In 2013 approximately 14,000 full-time jobs were associated with the nation’s solar PV sector alone. That is pretty impressive, especially given that there were an estimated 10,000 job losses in the solar industry as a direct result of the coalition’s cack-handed cuts to feed-in tariffs. These losses have been partially offset by continued job creation in the wind industry: again, many of these will be despite anti-jobs, anti-investment policies from the coalition.

Solar is the most popular energy technology in the UK. Solar PV is also a way for individuals and communities to generate their own clean power, reducing dependence on the big six energy companies, and cutting energy bills. In April this year, two schools in Brighton switched on their solar panels.

Gareth Thomas Portrait Mr Thomas
- Hansard - - - Excerpts

Will the hon. Lady give way?

Caroline Lucas Portrait Caroline Lucas
- Hansard - -

I am sorry, but there is not time.

As I was saying, in April this year two schools in Brighton switched on their solar panels, while Brighton Energy Cooperative is in the process of raising funds from local people for its fifth large PV system. Yet the Government are now cutting support for large-scale solar, harming jobs and denying communities the opportunity to generate their own power from solar farms in the future.

Commenting on the UK slipping down the ranks of the renewable energy country attractiveness index for the second time in a row, to sixth place, Ernst and Young’s head of environmental finance says:

“Policy tinkering and conflicting signals once again become too much for investors and developers to handle.”

In other words, this Government’s policies are anti-jobs and anti-business, as well as anti-safe as far as the climate for our children and grandchildren is concerned.

The “global race” we hear so much about is getting more competitive. By early 2013, 138 countries had renewable energy targets.
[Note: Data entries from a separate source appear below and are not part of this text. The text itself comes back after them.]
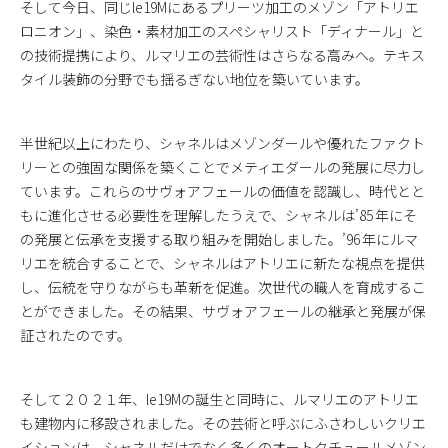
そして今日、同じ
le
19Mにあるプリーツ加工のメゾン「アトリエ
ロニオン」、染色・素材加工のスペシャリスト「ディナール」と
の技術提携により、ルマリエの芸術性はさらなる高みへ。テキス
タイル装飾の分野でも揺るぎない地位を築いています。
半世紀以上にわたり、シャネルはメゾンダールや優れたファクト
リーとの強固な関係を築くことでメティエダールの発展に尽力し
ています。これらのサヴォアフェールの価値を認識し、時代とと
もに進化させる必要性を理解したうえで、シャネルは’85 年にそ
の発展と伝承を支援する取り組みを開始しました。’96 年にルマ
リエを統合することで、シャネルはアトリエに新たな視点を提供
し、伝統を守りながらも革新を促進。次世代の職人を育成するこ
とができました。その結果、サヴォアフェールの継承と発展が保
証されたのです。
そして２０２１年、
le
19Mの誕生と同時に、ルマリエのアトリエ
も建物内に移設されました。その芸術と呼ぶにふさわしいクリエ
イションは、シャネルだけでなく多くのオートクチュールメゾン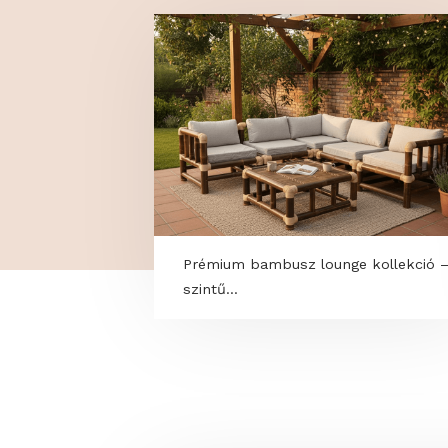
TOVÁBBI PROGRAM
Prémium bambusz lounge kolle
szintű...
This Government are blocking such targets. Some 20 countries had renewable heating and cooling targets, too; we do not. Compared with other countries’ industrial strategies and coherent policy and incentive frameworks for home-grown renewables, the UK is looking pretty poor.
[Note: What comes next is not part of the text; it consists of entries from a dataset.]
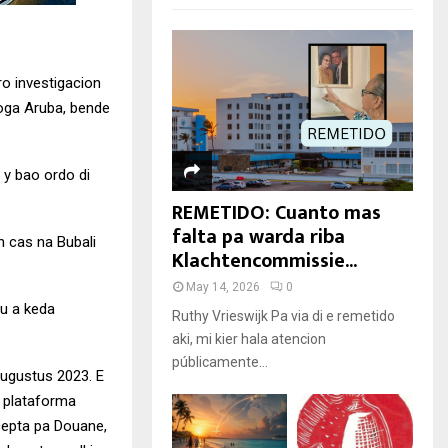
ro investigacion
roga Aruba, bende
 y bao ordo di
REMETIDO: Cuanto mas
falta pa warda riba
n cas na Bubali
Klachtencommissie...
May 14, 2026
0
cu a keda
Ruthy Vrieswijk Pa via di e remetido
aki, mi kier hala atencion
públicamente...
augustus 2023. E
, plataforma
rcepta pa Douane,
So what sort of policies would we be seeing if we had a pro-jobs Government who were serious about these opportunities and willing to stand up to the vested interests of the fossil-fuel industry, whose business plans are incompatible with a safe climate? We would see the confirming and strengthening of the fourth carbon budget. We would see the ditching of the irrational crusade against a binding 2030 renewable energy target. We would be giving the green investment bank powers to borrow now in order to leverage in the large proportion of private sector investment that is needed for the UK’s low-carbon economy to flourish. And we would be redirecting at least some of the billons of fossil fuel subsidies into renewable energy. We need a just transition—I particularly welcome the work that many unions have been doing on exactly how we will re-skill workers currently employed in high-carbon sectors—but it needs to happen fast. The point I want to illustrate is that the supposed conflict between tackling climate change and creating jobs is simply a political construct that suits incumbent fossil-fuel interests and very few others.

With thousands of people dying every winter because they cannot afford to heat their homes, energy-efficiency should be the No. 1 infrastructure priority for the UK. Hundreds of Brighton residents have written to me in support of the Energy Bill Revolution campaign, which calls for the Treasury to recycle carbon taxes into a national programme of energy-efficiency to ensure that homes need much less energy to heat, so that we have lower bills, carbon savings and, significantly, huge job-creation potential. We could add to that list NHS savings and, fundamentally, an end to people dying prematurely of the cold in winter. A report by Cambridge Econometrics last year found that a nationwide programme to super-insulate 600,000 UK homes a year would create more jobs than any alternative investment or tax break the UK could possibly put in place. So, this Gracious Speech is going in the wrong direction in terms of the economy, the environment and, crucially, jobs.